The witness of the negative critics was later picked up in the twentieth century by Howard Hibbard, who in his 1965 monograph on Bernini accused him of having been excessive because of his young age, and thus of having produced a work far from perfection, of having displayed virtuosity as an end in itself. In general, however, the judgments of contemporary critics are mostly positive: for Irving Lavin, for example,Apollo and Daphne is the sculpture that best exemplifies the meaning of classical art for Bernini, as well as a work that well represents his originality (“Bernini’s main concern,”, Lavin wrote, “was to present the viewer with a dramatic momentary situation, and we know from documents that the artist took care to arrange the group against a wall, so that it could only be seen from one side.
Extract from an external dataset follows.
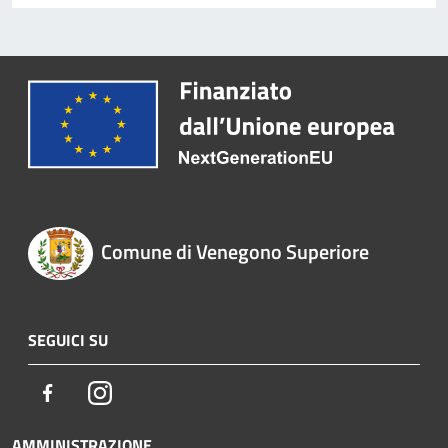
Comune di Venegono Superiore
SEGUICI SU
Facebook
Instagram
AMMINISTRAZIONE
By concentrating the action of the figures, Bernini transformed the entire course of European sculpture.”). In the opinion of Andrea Bolland, who describedApollo and Daphne in terms of a work that also speaks to the relationship between sculpture and poetry, the group “thematizes the conditions of illusion itself: what you see is not what you get (and if Apollo’s face registers his wonder at the distance between what he sees and what he feels, that wonder is an equally appropriate response to Bernini’s artifice). Bernini here gives a demonstration that sculpture can have the same claims to be a convincing fiction as painting: the distance between hard marble and the reality of flesh is as great as (if not greater than) that between the table and the three-dimensional world.” Again, for Maria Grazia Bernardini, with this work Bernini, more simply, “breaks every link with previous art and formulates a new language, which we could already define as fully Baroque,” and “reaches one of the peaks of art of all time.” Peter Rockwell wrote that "any sculptor who looks at Bernini’sApollo and Daphne cannot but come away amazed." It is an opinion shared by thousands of people who today flock to the rooms of the Borghese Gallery often with the specific intention of admiring Bernini’s groups, and to be amazed by his mastery and that grand Baroque theater that, with theApollo and Daphne, sees its beginnings.